Reading JSON into a schema
Spark provides us with a nice feature that reads the JSON into a Spark schema:
obj = json.loads(pretty_json_schema)
topic_schema = StructType.fromJson(obj)
print(topic_schema)
It has all the fields in it -- I added some formatting for readability:
StructType(
List(
StructField(bucket, StringType, true),
StructField(classification-version, StringType, true),
StructField(colors, StringType, true),
StructField(fashion-image-type, StringType, true),
StructField(fashion-image-type-model-version, StringType, true),
StructField(fashion-image-type-prediction, StringType, true),
StructField(height, StringType, true),
StructField(home-living-style-type, StringType, true),
StructField(home-living-style-type-model-version, StringType, true),
StructField(home-living-style-type-prediction, StringType, true),
StructField(key, StringType, true),
StructField(orientation, StringType, true),
StructField(width, StringType, true)
)
)
Final thoughts
This blogs shows how easy it is to connect Kafka to Spark and do something with the data. Schema inference is slow, because Spark has to parse the entire topic, that's why it might be better to use AVRO or save the schema for later use.
Improvements
2021-05-17: Introduced prettify_spark_schema_json
function and did a small fix for complex objects (the trailing }
is now on the same line).
Hey Kees,
Thanks for the awesome blog!
Great article!
I’m trying to accomplish the same in SCALA. But i got struck with the following line.
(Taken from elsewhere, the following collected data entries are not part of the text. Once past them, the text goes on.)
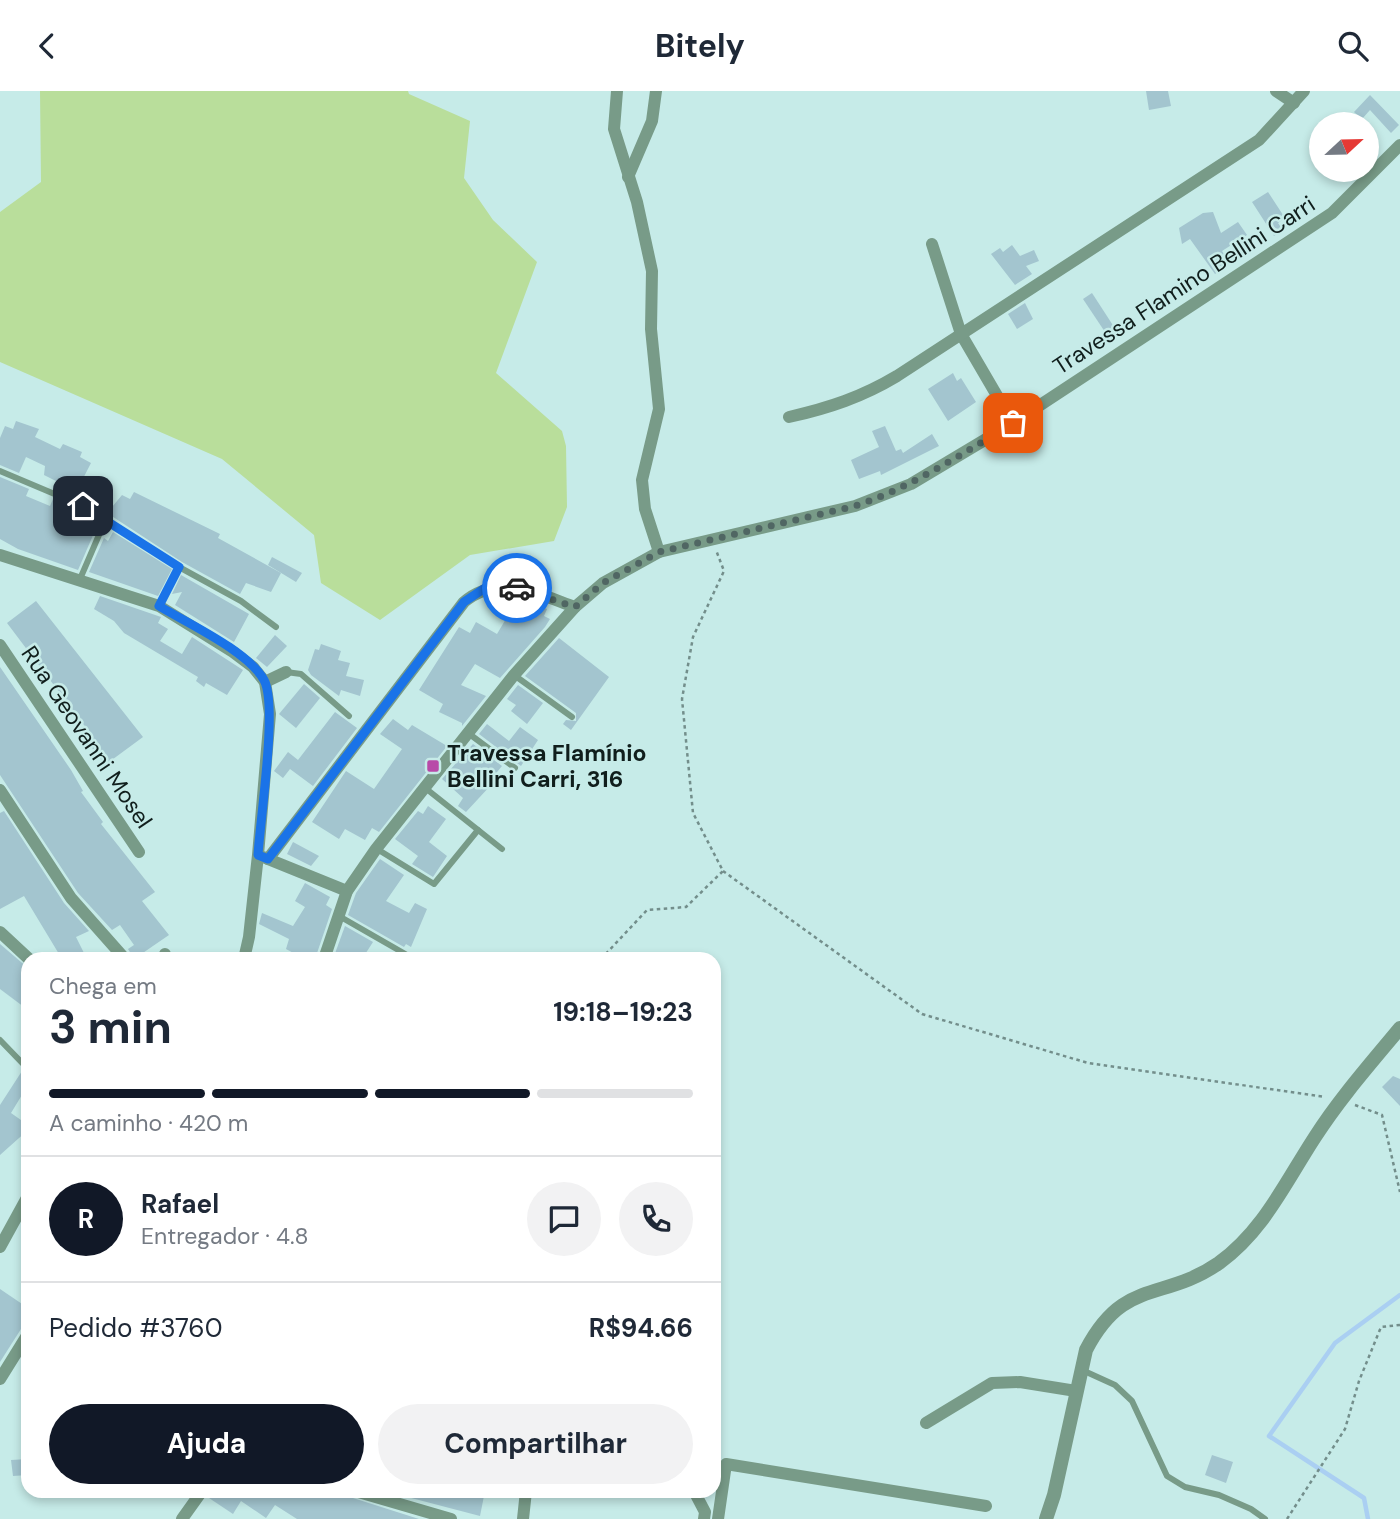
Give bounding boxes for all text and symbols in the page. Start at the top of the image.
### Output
text: Bitely [655,25,745,67]
icon: back [28,27,66,65]
icon: search [1334,27,1372,65]
north arrow [1309,112,1379,182]
map controls [1309,112,1379,182]
street label: Travessa Flamino Bellini Carri [1047,189,1321,381]
pin [983,393,1043,453]
icon: bag [994,404,1032,442]
pin [53,476,113,536]
icon: home [64,487,102,525]
courier [482,553,552,623]
icon: car [498,569,536,607]
street label: Rua Geovanni Mosel [15,640,159,834]
place label: Travessa Flamínio Bellini Carri, 316 [447,738,647,794]
marker: Travessa Flamínio Bellini Carri, 316 [425,758,441,774]
text: Chega em [49,971,157,1001]
text: 19:18–19:23 [553,995,693,1029]
text: 3 min [49,997,172,1057]
text: A caminho · 420 m [49,1108,248,1138]
button: chat [527,1182,601,1256]
button: phone [619,1182,693,1256]
text: Rafael [141,1187,219,1221]
text: R [78,1202,94,1236]
text: Entregador · 4.8 [141,1221,309,1251]
text: Pedido #3760 [49,1311,222,1345]
text: R$94.66 [589,1311,693,1345]
button: Ajuda [49,1404,364,1484]
button: Compartilhar [378,1404,693,1484]

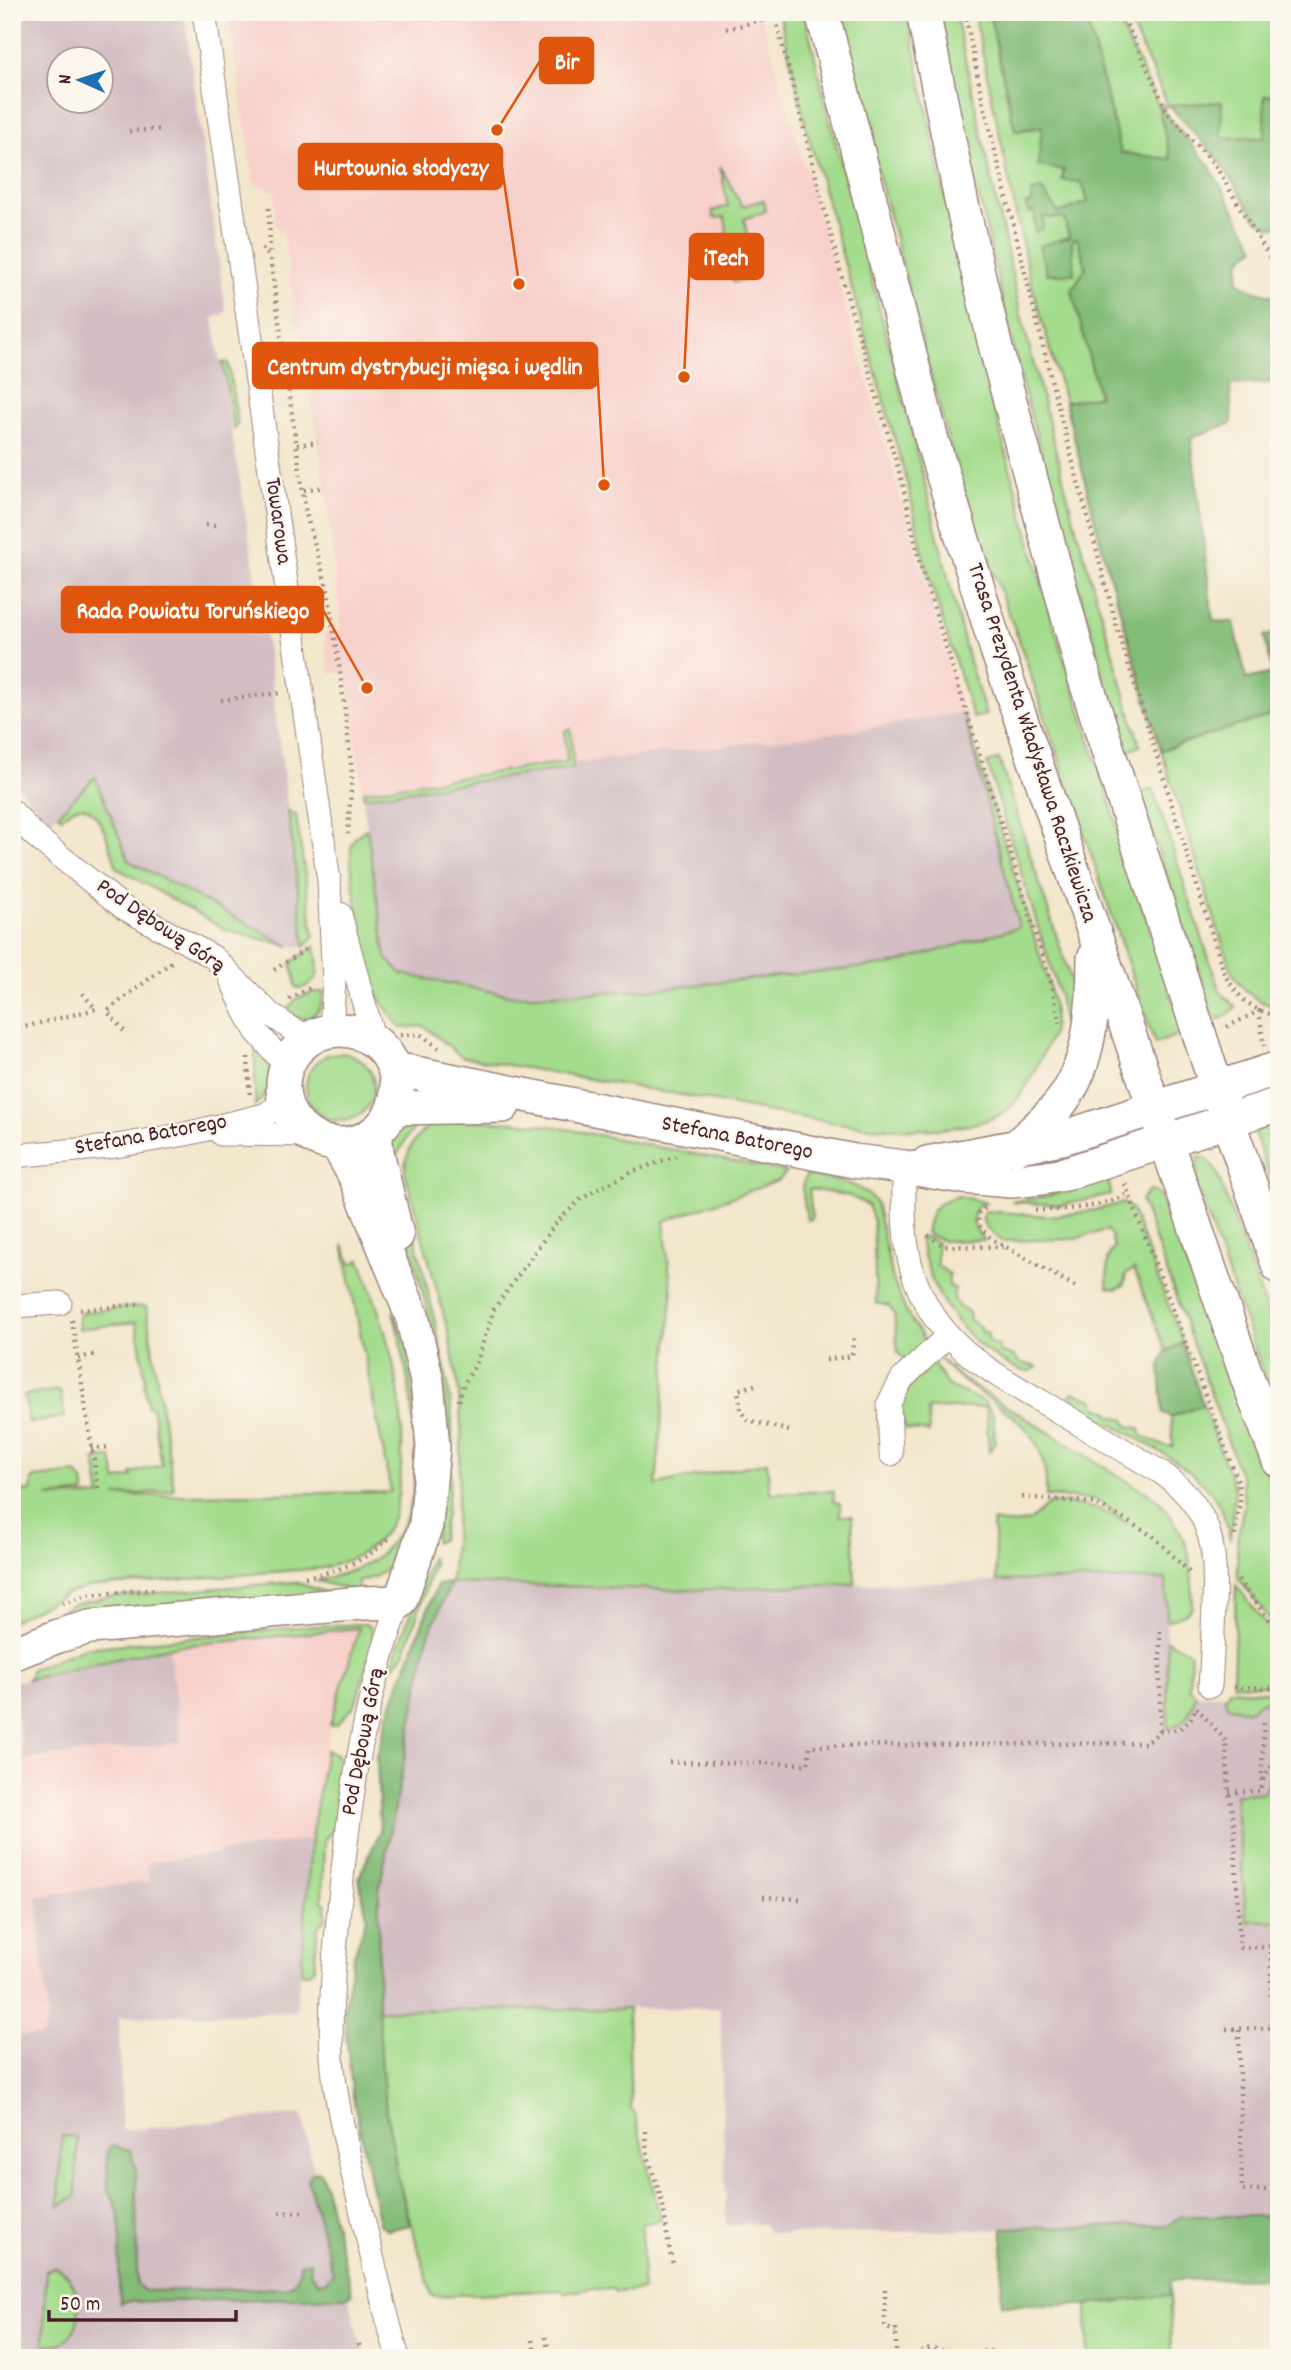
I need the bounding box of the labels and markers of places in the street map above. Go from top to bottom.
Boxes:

df_read = spark.read.json(
df_json.rdd.map(lambda x: x.value), multiLine=True)
Equivalent in scala. Getting following error “cannot be applied to (org.apache.spark.rdd.RDD[org.apache.spark.sql.Row])”
val df_read = spark.read.json(df_json.rdd.map(x=>x)). Any hacks to fix this? Kindly help.
No, sorry I’m not a Scala-person. We’ve created this script in Python so that anyone could use it. Most people are a bit intimidated by Scala :-D.
Did you have any luck?